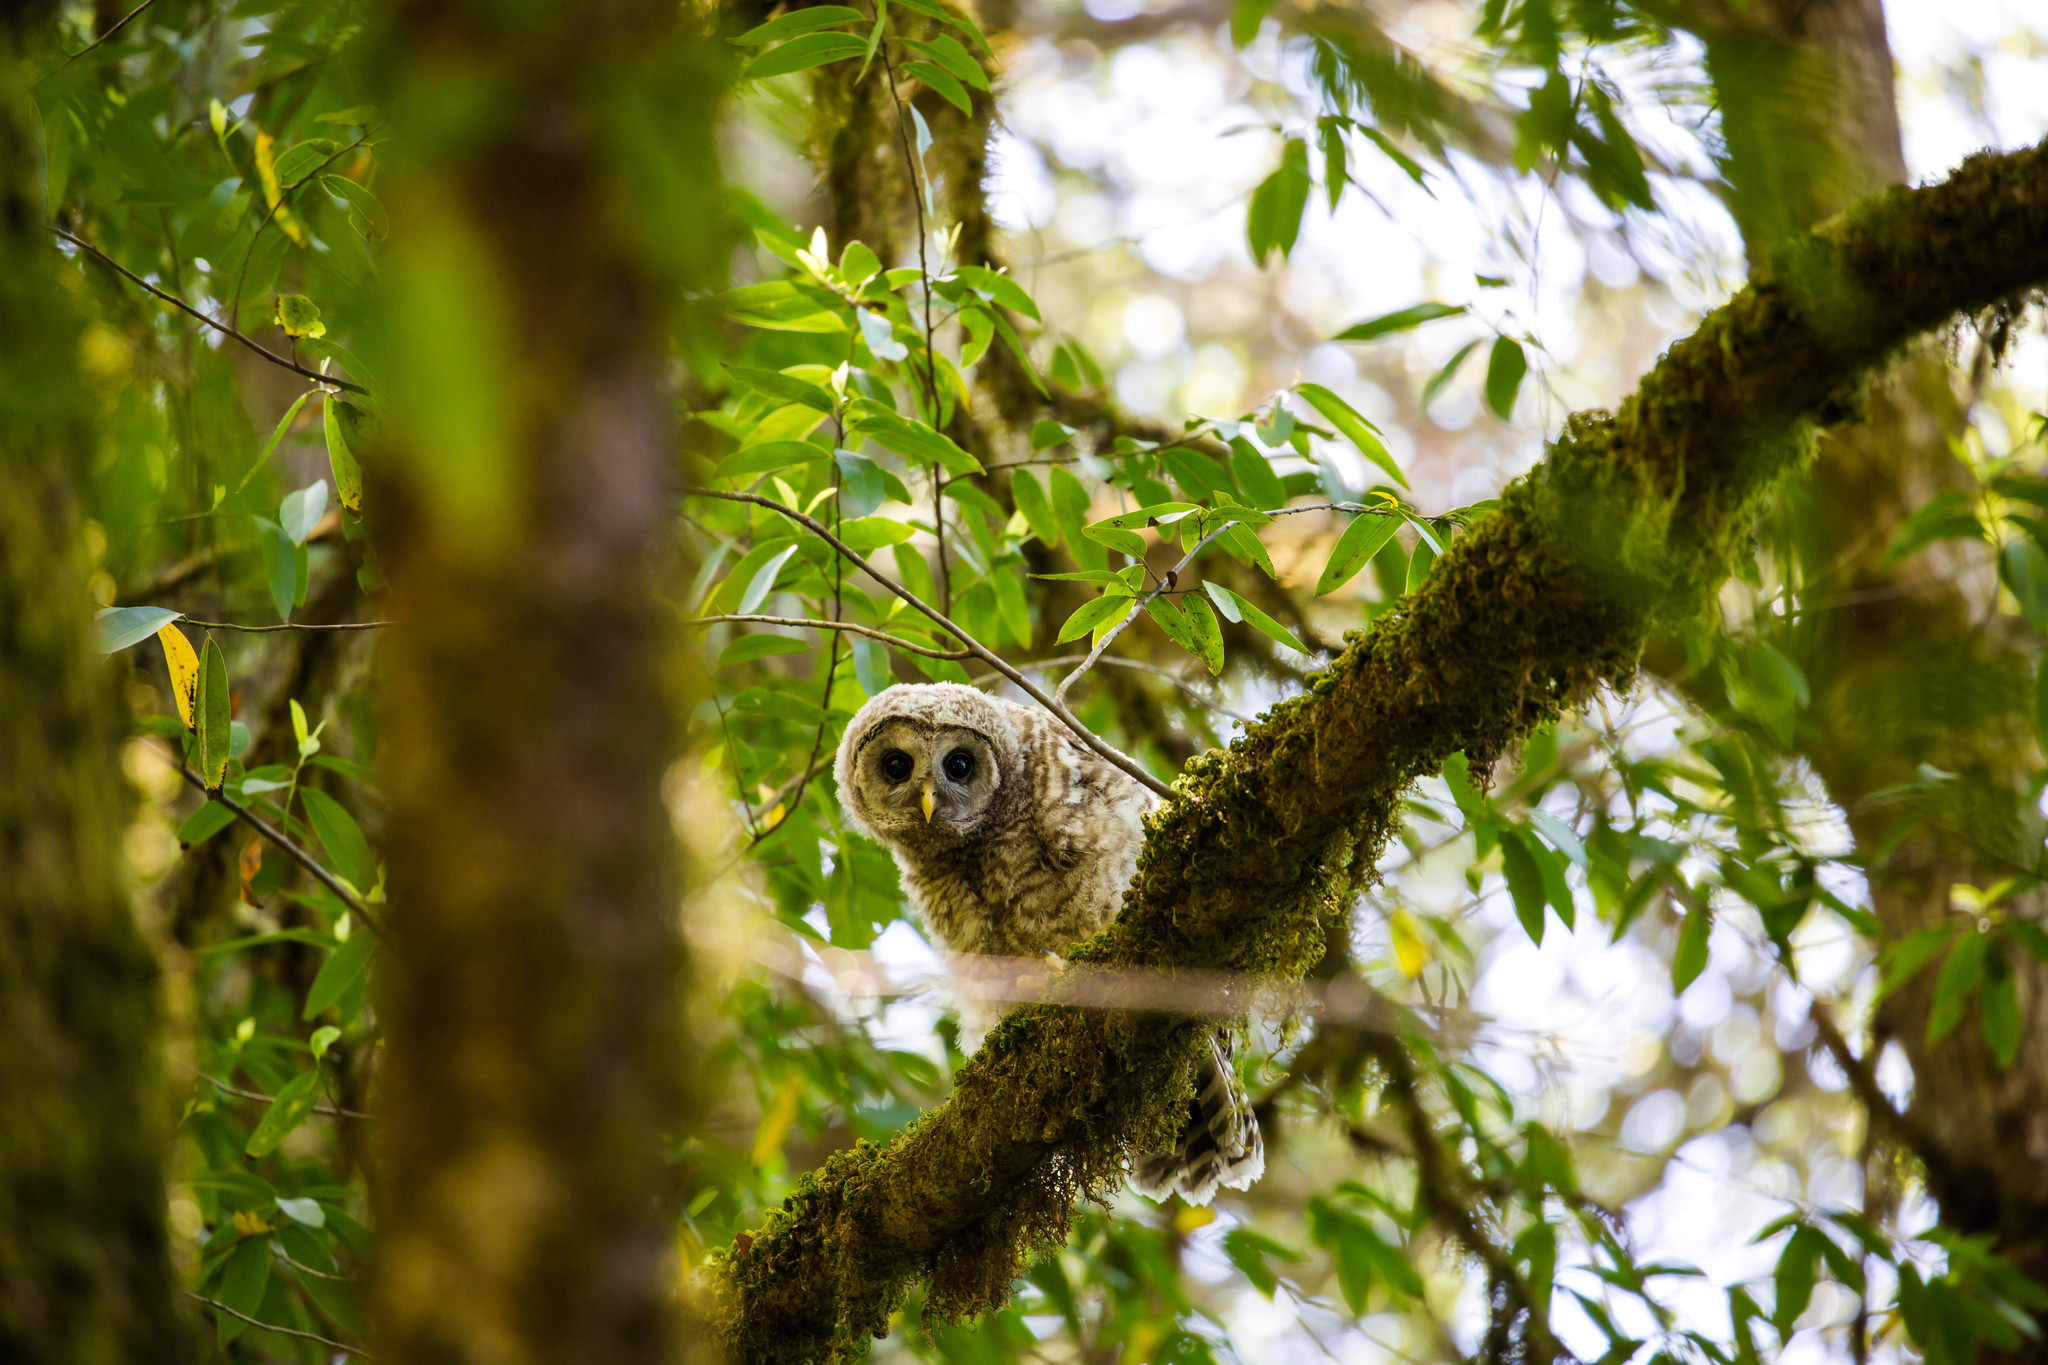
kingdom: Animalia
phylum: Chordata
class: Aves
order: Strigiformes
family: Strigidae
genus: Strix
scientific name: Strix varia
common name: Barred owl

* [SET EXERCISE]
Copy the material word for word, starting at the line that contains "class: Aves" and continuing through its last line.

* [PROBLEM SOLUTION]
class: Aves
order: Strigiformes
family: Strigidae
genus: Strix
scientific name: Strix varia
common name: Barred owl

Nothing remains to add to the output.